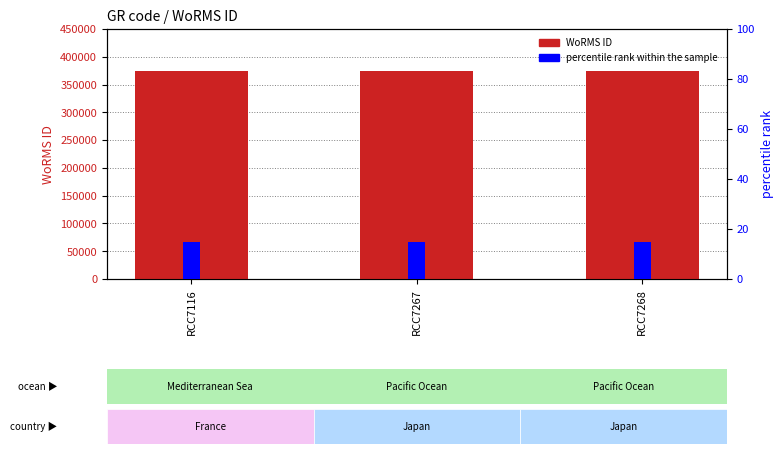

Reading left to right, transcribe all the data shown in this chart.

WoRMS ID: 374066	374066	374066
percentile rank within the sample: 15	15	15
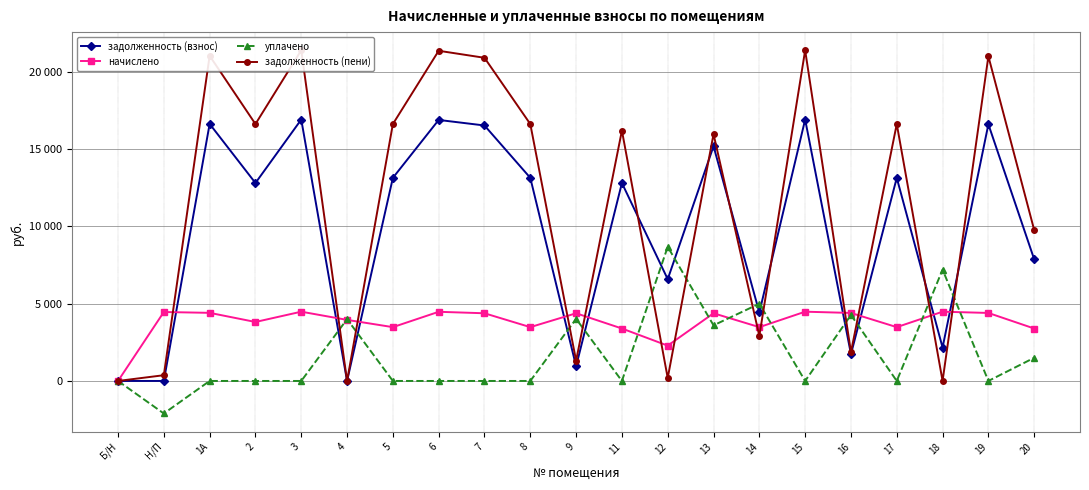

Which series ends up on top after the final intersection of задолженность (взнос) and начислено?

задолженность (взнос)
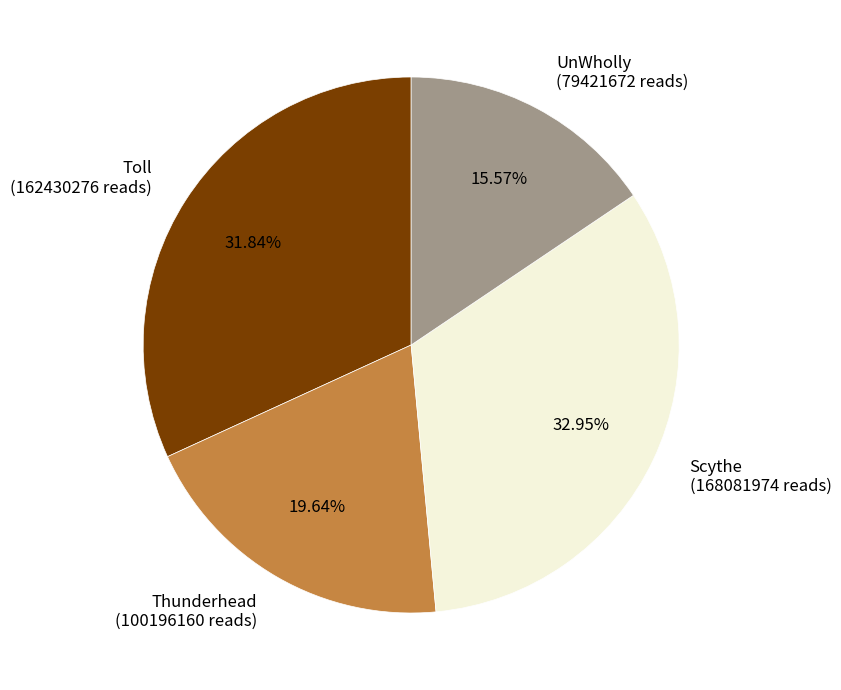

To the nearest percent, what is the difference between the largest and smallest slice percentages?

17%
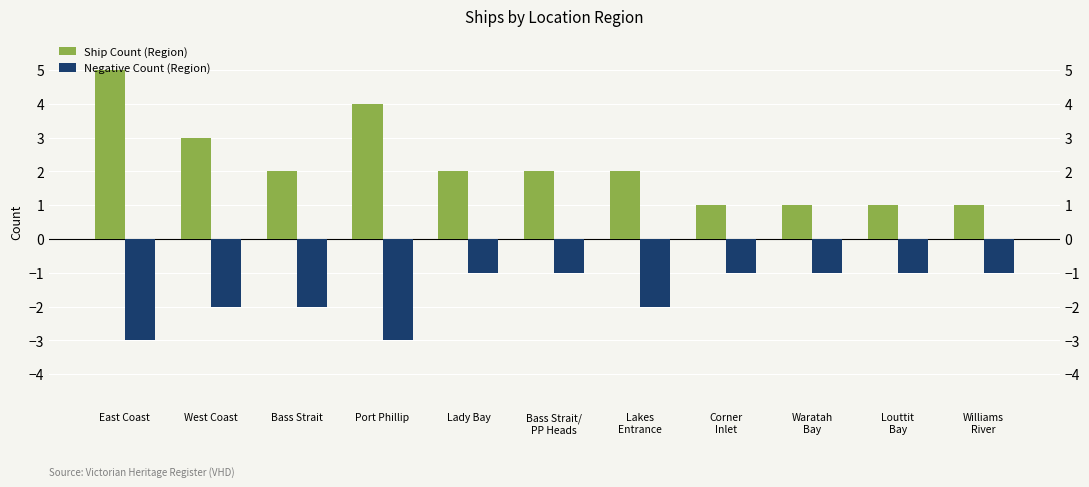

Rank the series by their maximum value, from highest to lowest.

Ship Count (Region), Negative Count (Region)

* Goal of the exercise: Gather every line in the material above that contains the string "взнос".

* Expected answer:
Which series ends up on top after the final intersection of задолженность (взнос) and начислено?
задолженность (взнос)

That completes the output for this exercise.